In our series, massive migration was a radiological sign consistent with clinical failure. It is not clear whether minor migration could be an initial sign of late failure. We did not undertake radiostereometric studies which have been shown to detect minimal displacement [13].

Radiological assessment of consolidation of the graft is difficult and perhaps unreliable. However, incorporation appeared not to be the determinant for a successful outcome based on the histological evidence described in the literature [14]. We used only fresh-frozen morselised bone allograft from our own tissue bank, because it is considered as the “gold standard” for this reconstructive technique [24]. Nevertheless, mid-term results have been reported with favourable outcome in acetabular reconstructions using freeze-dried irradiated and chemically treated allografts [25]. Long-term results with the use of this kind of allograft should be reported in the future.

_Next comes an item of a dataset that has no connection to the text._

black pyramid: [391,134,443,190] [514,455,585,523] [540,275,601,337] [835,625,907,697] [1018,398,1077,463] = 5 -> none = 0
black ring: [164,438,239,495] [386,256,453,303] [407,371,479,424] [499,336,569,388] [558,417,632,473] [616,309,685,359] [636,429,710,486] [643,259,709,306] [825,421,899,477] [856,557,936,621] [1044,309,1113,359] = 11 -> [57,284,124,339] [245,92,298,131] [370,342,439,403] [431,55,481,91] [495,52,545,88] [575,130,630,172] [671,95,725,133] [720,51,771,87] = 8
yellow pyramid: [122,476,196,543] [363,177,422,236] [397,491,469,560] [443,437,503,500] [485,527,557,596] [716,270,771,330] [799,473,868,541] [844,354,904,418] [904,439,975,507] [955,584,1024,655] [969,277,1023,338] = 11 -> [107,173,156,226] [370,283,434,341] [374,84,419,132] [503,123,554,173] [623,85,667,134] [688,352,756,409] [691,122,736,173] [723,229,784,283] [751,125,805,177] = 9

A possible limitation of our study is the lack of polyethylene wear analysis in a group of active young patients. However, we believe that the reconstruction of acetabular bone defects using impacted bone allografts could restore bone stock in patients in whom future revisions can be expected.

Acetabular reconstruction with impacted bone allografts is a demanding technique requiring access to banked bone. The impaction of grafts of a certain size should be vigorous in order to provide early stability [1].

Even though the reconstruction is stable, the postoperative period should include restricted loading, which in our series was complete for 6 weeks and partial for approximately 6 additional weeks. As in primary surgery, conventional components are used, with consequent reduction in costs. Except for the two septic failures found in our series, only one patient required further revision due to failure of the reconstruction and these were associated with a technical error in the management of the bone defect. Our clinical and radiological medium-term results in young active patients support the use of this reconstructive technique in acetabular revision surgery.